Drug Interaction Report

MONITOR: Coadministration with inhibitors of CYP450 3A4 and/or P-glycoprotein (P-gp) may increase the plasma concentrations of gilteritinib, which is a substrate of both the isoenzyme and the efflux transporter. When gilteritinib was coadministered with itraconazole, a potent CYP450 3A4 and P-gp inhibitor, gilteritinib peak plasma concentration (Cmax) and systemic exposure (AUC) increased by approximately 20% and 120%, respectively, compared to administration of gilteritinib alone. Gilteritinib Cmax and AUC increased by approximately 16% and 40%, respectively, when coadministered with fluconazole, a moderate CYP450 3A4 inhibitor.

MANAGEMENT: Caution is advised when gilteritinib is used with CYP450 3A4 and/or P-gp inhibitors. Patients should be monitored for adverse effects such as QT interval prolongation, pancreatitis, liver transaminase and bilirubin elevations, edema, infections and stomatitis, and the gilteritinib dosage adjusted as necessary in accordance with the product labeling.

GENERALLY AVOID: Grapefruit and/or grapefruit juice may increase the systemic exposure to palbociclib. The proposed mechanism is inhibition of CYP450 3A4-mediated first-pass metabolism in the gut wall by certain compounds present in grapefruit. Increased exposure to palbociclib may increase the risk of adverse effects such as infections, neutropenia, leukopenia, anemia, thrombocytopenia, anorexia, nausea, vomiting, diarrhea, stomatitis, alopecia, asthenia, peripheral neuropathy, and epistaxis.
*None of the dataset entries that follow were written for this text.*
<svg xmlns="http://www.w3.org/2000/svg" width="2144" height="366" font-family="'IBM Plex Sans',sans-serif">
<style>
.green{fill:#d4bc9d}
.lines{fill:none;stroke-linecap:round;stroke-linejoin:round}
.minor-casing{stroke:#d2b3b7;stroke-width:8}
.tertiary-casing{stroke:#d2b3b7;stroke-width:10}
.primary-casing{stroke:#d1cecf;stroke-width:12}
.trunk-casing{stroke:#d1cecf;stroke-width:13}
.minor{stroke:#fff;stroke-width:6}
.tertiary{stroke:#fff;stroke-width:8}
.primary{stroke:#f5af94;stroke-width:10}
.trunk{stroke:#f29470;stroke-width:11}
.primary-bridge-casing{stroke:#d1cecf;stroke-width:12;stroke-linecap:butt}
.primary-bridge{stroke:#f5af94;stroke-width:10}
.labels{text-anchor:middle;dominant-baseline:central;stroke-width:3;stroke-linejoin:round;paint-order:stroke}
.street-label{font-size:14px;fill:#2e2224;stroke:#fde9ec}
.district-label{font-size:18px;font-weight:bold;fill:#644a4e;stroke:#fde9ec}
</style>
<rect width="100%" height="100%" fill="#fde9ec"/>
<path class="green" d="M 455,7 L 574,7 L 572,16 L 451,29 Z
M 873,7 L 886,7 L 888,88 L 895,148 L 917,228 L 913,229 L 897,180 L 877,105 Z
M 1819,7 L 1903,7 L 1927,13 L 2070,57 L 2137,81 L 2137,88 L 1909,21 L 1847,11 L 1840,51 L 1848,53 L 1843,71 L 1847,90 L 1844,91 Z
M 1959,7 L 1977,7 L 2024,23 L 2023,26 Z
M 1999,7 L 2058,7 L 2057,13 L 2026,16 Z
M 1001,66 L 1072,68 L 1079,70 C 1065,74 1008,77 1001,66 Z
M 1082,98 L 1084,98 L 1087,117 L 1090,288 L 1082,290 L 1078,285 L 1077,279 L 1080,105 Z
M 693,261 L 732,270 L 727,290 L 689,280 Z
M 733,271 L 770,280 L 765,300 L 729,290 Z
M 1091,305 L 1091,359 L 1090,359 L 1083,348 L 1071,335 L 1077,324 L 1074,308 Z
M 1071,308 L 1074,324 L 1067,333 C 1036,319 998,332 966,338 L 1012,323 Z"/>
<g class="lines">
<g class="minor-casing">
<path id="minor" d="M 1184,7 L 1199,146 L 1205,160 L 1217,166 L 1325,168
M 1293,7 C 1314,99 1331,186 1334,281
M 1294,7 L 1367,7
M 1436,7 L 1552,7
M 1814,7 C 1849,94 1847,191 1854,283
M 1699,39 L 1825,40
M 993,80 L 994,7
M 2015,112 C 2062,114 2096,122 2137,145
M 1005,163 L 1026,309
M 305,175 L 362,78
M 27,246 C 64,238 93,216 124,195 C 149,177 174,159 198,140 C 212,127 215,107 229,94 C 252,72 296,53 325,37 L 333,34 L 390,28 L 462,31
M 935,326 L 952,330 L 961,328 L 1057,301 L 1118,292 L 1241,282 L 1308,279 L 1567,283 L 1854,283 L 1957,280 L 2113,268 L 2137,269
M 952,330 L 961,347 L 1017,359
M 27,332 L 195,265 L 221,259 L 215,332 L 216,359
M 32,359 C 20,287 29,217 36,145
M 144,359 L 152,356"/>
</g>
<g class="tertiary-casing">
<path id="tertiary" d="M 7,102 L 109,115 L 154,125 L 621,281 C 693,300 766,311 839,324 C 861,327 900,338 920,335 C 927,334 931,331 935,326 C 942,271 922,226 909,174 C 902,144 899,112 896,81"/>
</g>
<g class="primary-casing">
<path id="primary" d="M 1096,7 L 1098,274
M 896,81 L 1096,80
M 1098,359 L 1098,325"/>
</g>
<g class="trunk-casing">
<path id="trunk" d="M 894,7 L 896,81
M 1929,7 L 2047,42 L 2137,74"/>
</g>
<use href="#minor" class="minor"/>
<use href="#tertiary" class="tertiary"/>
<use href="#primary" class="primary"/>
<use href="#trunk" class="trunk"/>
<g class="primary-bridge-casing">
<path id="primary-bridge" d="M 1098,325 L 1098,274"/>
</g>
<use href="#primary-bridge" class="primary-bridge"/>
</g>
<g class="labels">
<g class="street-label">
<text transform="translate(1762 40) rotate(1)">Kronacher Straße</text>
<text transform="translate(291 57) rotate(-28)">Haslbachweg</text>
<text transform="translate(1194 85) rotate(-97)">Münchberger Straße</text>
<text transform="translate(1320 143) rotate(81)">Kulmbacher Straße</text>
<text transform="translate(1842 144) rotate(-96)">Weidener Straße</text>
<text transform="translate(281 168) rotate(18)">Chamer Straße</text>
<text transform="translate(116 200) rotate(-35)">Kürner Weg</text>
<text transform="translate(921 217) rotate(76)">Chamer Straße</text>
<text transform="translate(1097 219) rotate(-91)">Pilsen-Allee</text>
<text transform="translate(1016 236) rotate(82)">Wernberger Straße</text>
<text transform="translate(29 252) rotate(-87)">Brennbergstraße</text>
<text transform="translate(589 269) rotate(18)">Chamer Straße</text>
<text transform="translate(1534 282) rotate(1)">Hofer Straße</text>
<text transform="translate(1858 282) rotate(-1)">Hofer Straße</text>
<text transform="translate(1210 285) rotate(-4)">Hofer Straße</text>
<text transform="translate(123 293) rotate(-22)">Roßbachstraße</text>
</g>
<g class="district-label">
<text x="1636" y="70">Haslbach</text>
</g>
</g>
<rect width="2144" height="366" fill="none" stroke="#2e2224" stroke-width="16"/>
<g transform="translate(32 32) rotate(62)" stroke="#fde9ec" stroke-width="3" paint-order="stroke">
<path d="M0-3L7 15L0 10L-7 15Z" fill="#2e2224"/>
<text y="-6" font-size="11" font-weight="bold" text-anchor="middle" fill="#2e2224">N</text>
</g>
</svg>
ADJUST DOSING INTERVAL: Food may enhance the oral bioavailability of palbociclib capsules and reduce the intersubject variability of palbociclib exposure. According to the product labeling, absorption and exposure of palbociclib from its oral capsule formulation were very low in approximately 13% of the population when taken in the fasted state. Food intake increased the palbociclib exposure in this small subset of the population but did not alter exposure in the rest of the population to a clinically relevant extent. Compared to palbociclib capsules given under overnight fasted conditions, the population average palbociclib peak plasma concentration (Cmax) and systemic exposure (AUC) increased by 38% and 21%, respectively, when given with high-fat, high-calorie food (approximately 800 to 1000 calories; 150, 250, and 500 to 600 calories from protein, carbohydrate and fat, respectively); by 27% and 12%, respectively, when given with low-fat, low-calorie food (approximately 400 to 500 calories; 120, 250, and 28 to 35 calories from protein, carbohydrate and fat, respectively); and by 24% and 13%, respectively, when given with moderate-fat, standard calorie food (approximately 500 to 700 calories; 75 to 105, 250 to 350 and 175 to 245 calories from protein, carbohydrate and fat, respectively) one hour before and two hours after palbociclib capsule dosing.

MANAGEMENT: Patients should avoid consumption of grapefruit or grapefruit juice while on treatment with palbociclib. To avoid variability in drug absorption between doses, palbociclib capsules should be taken with food. Palbociclib tablet formulations may be taken with or without food.